2. The application of the fluorescent Pseudomonas as described in claim 1 in the prevention and control of plant diseases; wherein the plant disease is rose black spot disease caused by Diplostomum rosenbergii.

3. The use of the fluorescent Pseudomonas as described in claim 1 in the preparation of biocontrol agents or microbial fertilizers targeting plant pathogenic fungi and bacteria; wherein the plant pathogenic fungi are *Discocephalus rosea* (…). Marssonina rosae ), Colloidal anthrax bacteria ( Colletotrichum gloeosporioides Rhizoctonia solani ( ), Rhizoctonia solani Rhizoctonia solani ), Horsetail ( Fusarium equiseti ) and Fusarium oxysporum ( Fusarium oxysporum ).

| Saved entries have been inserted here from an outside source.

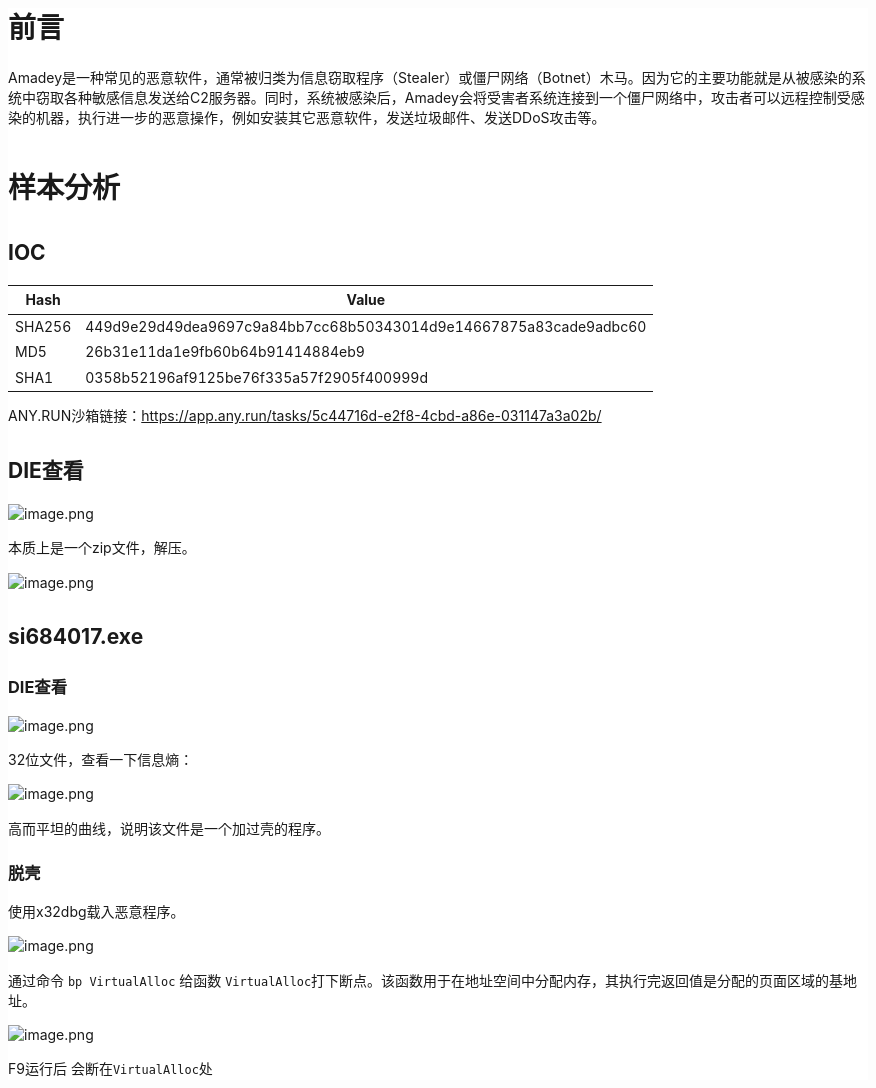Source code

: 前言
==

Amadey是一种常见的恶意软件，通常被归类为信息窃取程序（Stealer）或僵尸网络（Botnet）木马。因为它的主要功能就是从被感染的系统中窃取各种敏感信息发送给C2服务器。同时，系统被感染后，Amadey会将受害者系统连接到一个僵尸网络中，攻击者可以远程控制受感染的机器，执行进一步的恶意操作，例如安装其它恶意软件，发送垃圾邮件、发送DDoS攻击等。

样本分析
====

IOC
---

| Hash | Value |
|---|---|
| SHA256 | 449d9e29d49dea9697c9a84bb7cc68b50343014d9e14667875a83cade9adbc60 |
| MD5 | 26b31e11da1e9fb60b64b91414884eb9 |
| SHA1 | 0358b52196af9125be76f335a57f2905f400999d |

ANY.RUN沙箱链接：<https://app.any.run/tasks/5c44716d-e2f8-4cbd-a86e-031147a3a02b/>

DIE查看
-----

![image.png](https://shs3.b.qianxin.com/attack_forum/2024/08/attach-039b2ba5bd06d1c989801241c713203b32b74531.png)

本质上是一个zip文件，解压。

![image.png](https://shs3.b.qianxin.com/attack_forum/2024/08/attach-80dd156cf8a2004cd87202729e111a638ab907d1.png)

si684017.exe
------------

### DIE查看

![image.png](https://shs3.b.qianxin.com/attack_forum/2024/08/attach-e26d77cb3d04e0091ff9b1269d9081a084e7039e.png)

32位文件，查看一下信息熵：

![image.png](https://shs3.b.qianxin.com/attack_forum/2024/08/attach-18b8e5a0ee91696261e33fa9893b048d9ba9c2d3.png)

高而平坦的曲线，说明该文件是一个加过壳的程序。

### 脱壳

使用x32dbg载入恶意程序。

![image.png](https://shs3.b.qianxin.com/attack_forum/2024/08/attach-3eb1ccd12c50dcc26d562ffc2ee9fb5640c504dd.png)

通过命令 `bp VirtualAlloc` 给函数 `VirtualAlloc`打下断点。该函数用于在地址空间中分配内存，其执行完返回值是分配的页面区域的基地址。

![image.png](https://shs3.b.qianxin.com/attack_forum/2024/08/attach-36788bb4446da00280ea942fd1323f112d66ef75.png)

F9运行后 会断在`VirtualAlloc`处
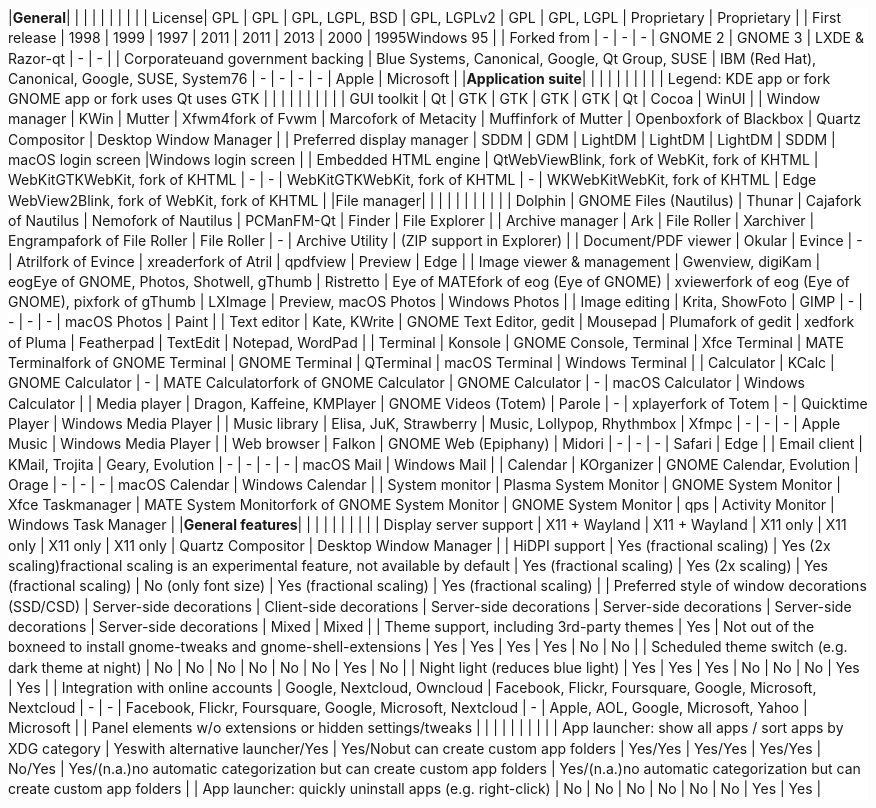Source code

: |**General**|  |  |  |  |  |  |  |  |
| License| GPL | GPL | GPL, LGPL, BSD | GPL, LGPLv2 | GPL | GPL, LGPL | Proprietary | Proprietary |
| First release | 1998 | 1999 | 1997 | 2011 | 2011 | 2013 | 2000 | 1995Windows 95 |
| Forked from | - | - | - | GNOME 2 | GNOME 3 | LXDE & Razor-qt | - | - |
| Corporateuand government backing | Blue Systems, Canonical, Google, Qt Group, SUSE | IBM (Red Hat), Canonical, Google, SUSE, System76 | - | - | - | - | Apple | Microsoft |
|**Application suite**|  |  |  |  |  |  |  |  |
| Legend: KDE app or fork GNOME app or fork uses Qt uses GTK |  |  |  |  |  |  |  |  |
| GUI toolkit | Qt | GTK | GTK | GTK | GTK | Qt | Cocoa | WinUI |
| Window manager | KWin | Mutter | Xfwm4fork of Fvwm | Marcofork of Metacity | Muffinfork of Mutter | Openboxfork of Blackbox | Quartz Compositor | Desktop Window Manager |
| Preferred display manager | SDDM | GDM | LightDM | LightDM | LightDM | SDDM | macOS login screen |Windows login screen |
| Embedded HTML engine | QtWebViewBlink, fork of WebKit, fork of KHTML | WebKitGTKWebKit, fork of KHTML | - | - | WebKitGTKWebKit, fork of KHTML | - | WKWebKitWebKit, fork of KHTML | Edge WebView2Blink, fork of WebKit, fork of KHTML |
|File manager|  |  |  |  |  |  |  |  |  |
| Dolphin | GNOME Files (Nautilus) | Thunar | Cajafork of Nautilus | Nemofork of Nautilus | PCManFM-Qt | Finder | File Explorer |
| Archive manager | Ark | File Roller | Xarchiver | Engrampafork of File Roller | File Roller | - | Archive Utility | (ZIP support in Explorer) |
| Document/PDF viewer | Okular | Evince | - | Atrilfork of Evince | xreaderfork of Atril | qpdfview | Preview | Edge |
| Image viewer & management | Gwenview, digiKam | eogEye of GNOME, Photos, Shotwell, gThumb | Ristretto | Eye of MATEfork of eog (Eye of GNOME) | xviewerfork of eog (Eye of GNOME), pixfork of gThumb | LXImage | Preview, macOS Photos | Windows Photos |
| Image editing | Krita, ShowFoto | GIMP | - | - | - | - | macOS Photos | Paint |
| Text editor | Kate, KWrite | GNOME Text Editor, gedit | Mousepad | Plumafork of gedit | xedfork of Pluma | Featherpad | TextEdit | Notepad, WordPad |
| Terminal | Konsole | GNOME Console, Terminal | Xfce Terminal | MATE Terminalfork of GNOME Terminal | GNOME Terminal | QTerminal | macOS Terminal | Windows Terminal |
| Calculator | KCalc | GNOME Calculator | - | MATE Calculatorfork of GNOME Calculator | GNOME Calculator | - | macOS Calculator | Windows Calculator |
| Media player | Dragon, Kaffeine, KMPlayer | GNOME Videos (Totem) | Parole | - | xplayerfork of Totem | - | Quicktime Player | Windows Media Player |
| Music library | Elisa, JuK, Strawberry | Music, Lollypop, Rhythmbox | Xfmpc | - | - | - | Apple Music | Windows Media Player |
| Web browser | Falkon | GNOME Web (Epiphany) | Midori | - | - | - | Safari | Edge |
| Email client | KMail, Trojita | Geary, Evolution | - | - | - | - | macOS Mail | Windows Mail |
| Calendar | KOrganizer | GNOME Calendar, Evolution | Orage | - | - | - | macOS Calendar | Windows Calendar |
| System monitor | Plasma System Monitor | GNOME System Monitor | Xfce Taskmanager | MATE System Monitorfork of GNOME System Monitor | GNOME System Monitor | qps | Activity Monitor | Windows Task Manager |
|**General features**|  |  |  |  |  |  |  |  |
| Display server support | X11 + Wayland | X11 + Wayland | X11 only | X11 only | X11 only | X11 only | Quartz Compositor | Desktop Window Manager |
| HiDPI support | Yes (fractional scaling) | Yes (2x scaling)fractional scaling is an experimental feature, not available by default | Yes (fractional scaling) | Yes (2x scaling) | Yes (fractional scaling) | No (only font size) | Yes (fractional scaling) | Yes (fractional scaling) |
| Preferred style of window decorations (SSD/CSD) | Server-side decorations | Client-side decorations | Server-side decorations | Server-side decorations | Server-side decorations | Server-side decorations | Mixed | Mixed |
| Theme support, including 3rd-party themes | Yes | Not out of the boxneed to install gnome-tweaks and gnome-shell-extensions | Yes | Yes | Yes | Yes | No | No |
| Scheduled theme switch (e.g. dark theme at night) | No | No | No | No | No | No | Yes | No |
| Night light (reduces blue light) | Yes | Yes | Yes | No | No | No | Yes | Yes |
| Integration with online accounts | Google, Nextcloud, Owncloud | Facebook, Flickr, Foursquare, Google, Microsoft, Nextcloud | - | - | Facebook, Flickr, Foursquare, Google, Microsoft, Nextcloud | - | Apple, AOL, Google, Microsoft, Yahoo | Microsoft |
| Panel elements w/o extensions or hidden settings/tweaks |  |  |  |  |  |  |  |  |
| App launcher: show all apps / sort apps by XDG category | Yeswith alternative launcher/Yes | Yes/Nobut can create custom app folders | Yes/Yes | Yes/Yes | Yes/Yes | No/Yes | Yes/(n.a.)no automatic categorization but can create custom app folders | Yes/(n.a.)no automatic categorization but can create custom app folders |
| App launcher: quickly uninstall apps (e.g. right-click) | No | No | No | No | No | No | Yes | Yes |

4. A biocontrol agent for preventing and controlling plant diseases, characterized in that, The active ingredient of the biocontrol agent is *Pseudomonas fluorescens* (…). Pseudomonas fluorescens LX6, with accession number CGMCC No. 30657.

5. A microbial fertilizer for preventing and controlling plant diseases, characterized in that, The active ingredient in the microbial fertilizer is *Pseudomonas fluorescens* (…). Pseudomonas fluorescens LX6, with accession number CGMCC No. 30657.

6. The biocontrol agent according to claim 4 or the microbial fertilizer according to claim 5, characterized in that, The plant disease mentioned is black spot disease of roses caused by Diplostomum rosaemonii.

7. *Pseudomonas fluorescens* ( Pseudomonas fluorescens Application of CGMCC No. 30657 in phosphorus solubilization, nitrogen fixation, iron production, and cellulase production.

8. *Pseudomonas fluorescens* ( Pseudomonas fluorescens Application of CGMCC No. 30657 in promoting rose growth and flowering.